INFORMATION SUPPLIED –
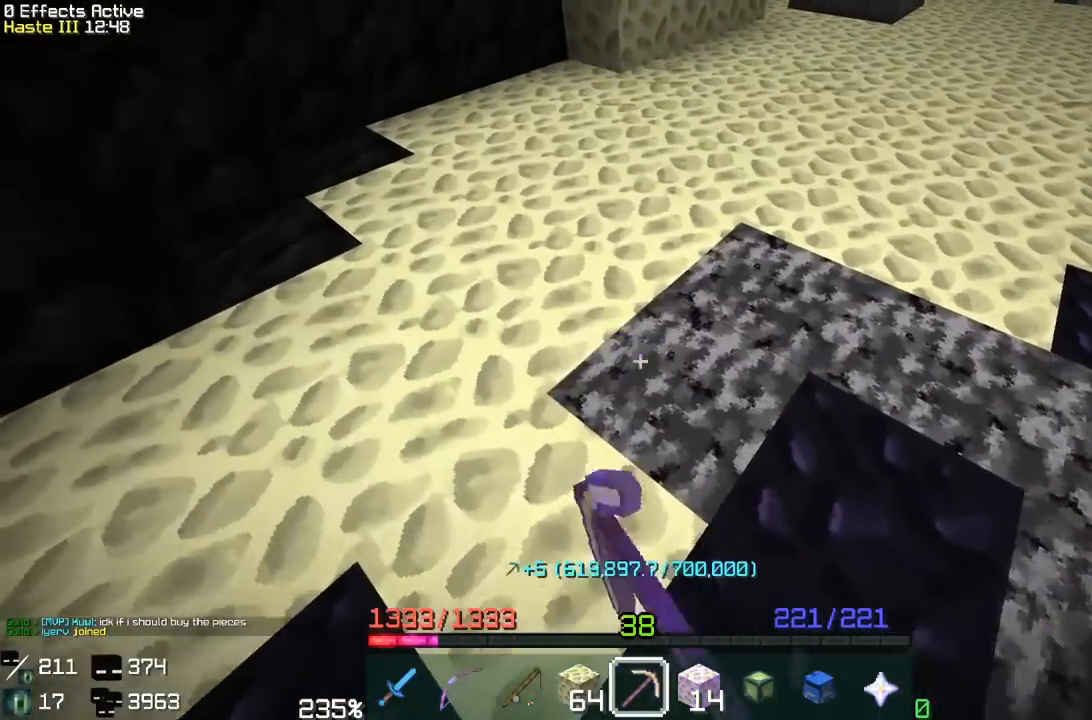
{"keys": ["w"], "mouse": ["left"], "events": [[117, "w", "up"], [133, "a", "up"], [300, "w", "down"]]}
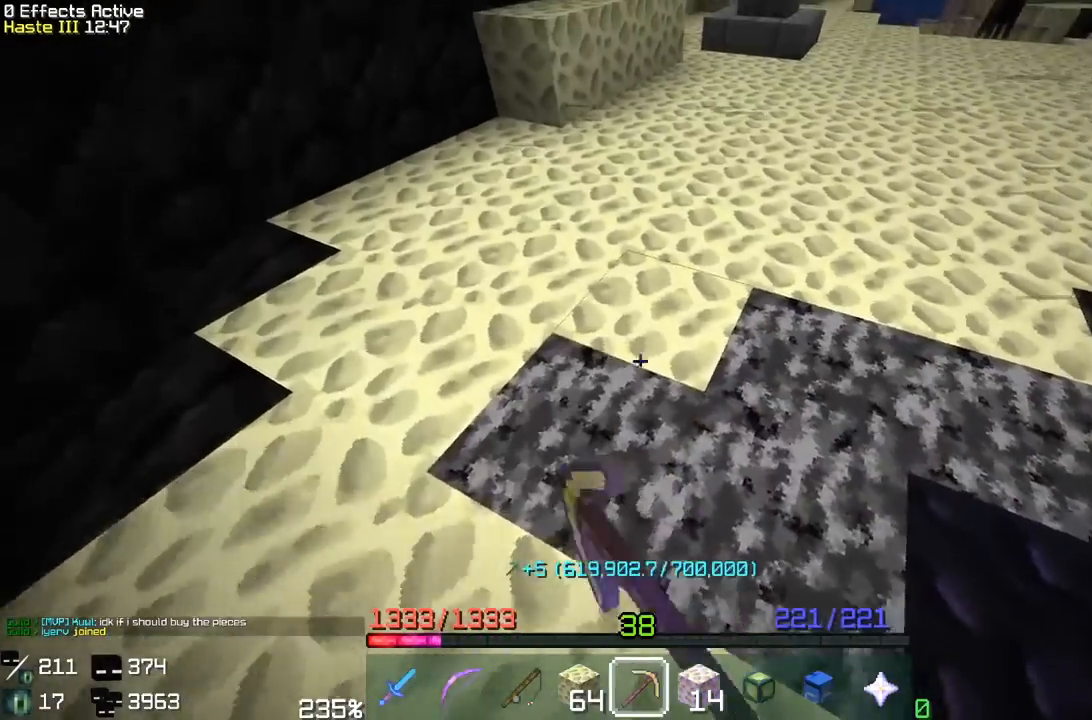
{"keys": ["a"], "mouse": ["left"], "events": [[167, "w", "up"], [300, "a", "down"]]}
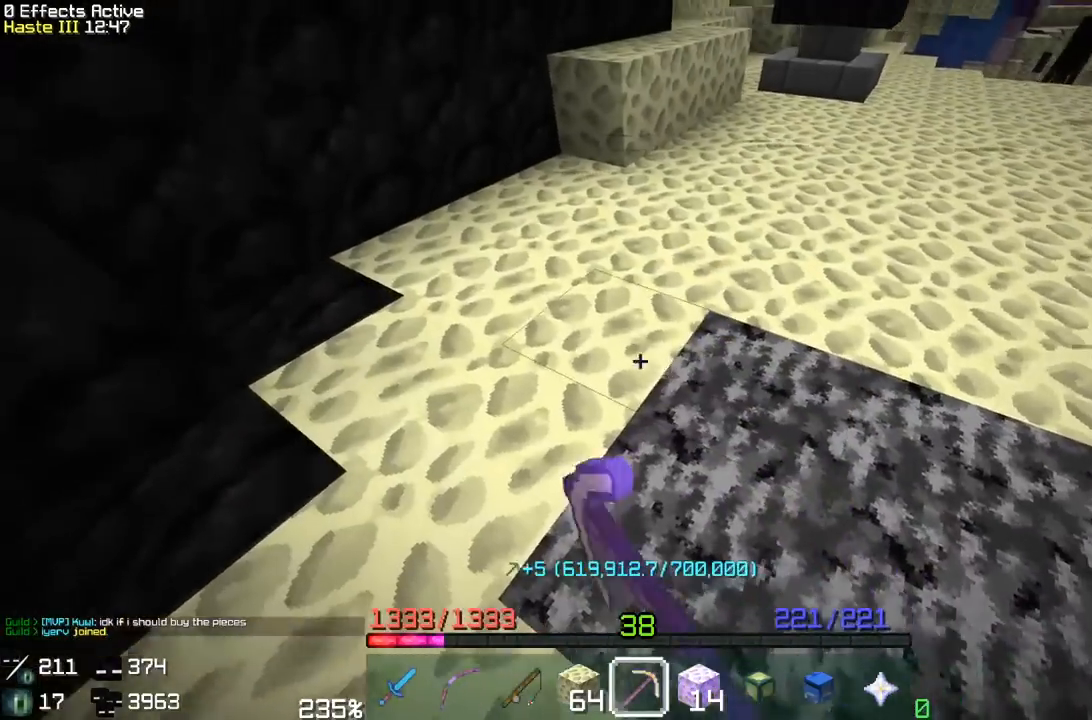
{"keys": [], "mouse": ["left"], "events": [[50, "a", "up"], [183, "a", "down"], [467, "a", "up"]]}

PROBLEM TO SOLVE – Could you output the lines above exactly, with no pictures included?

WRITTEN SOLUTION –
{"keys": ["w"], "mouse": ["left"], "events": [[117, "w", "up"], [133, "a", "up"], [300, "w", "down"]]}
{"keys": ["a"], "mouse": ["left"], "events": [[167, "w", "up"], [300, "a", "down"]]}
{"keys": [], "mouse": ["left"], "events": [[50, "a", "up"], [183, "a", "down"], [467, "a", "up"]]}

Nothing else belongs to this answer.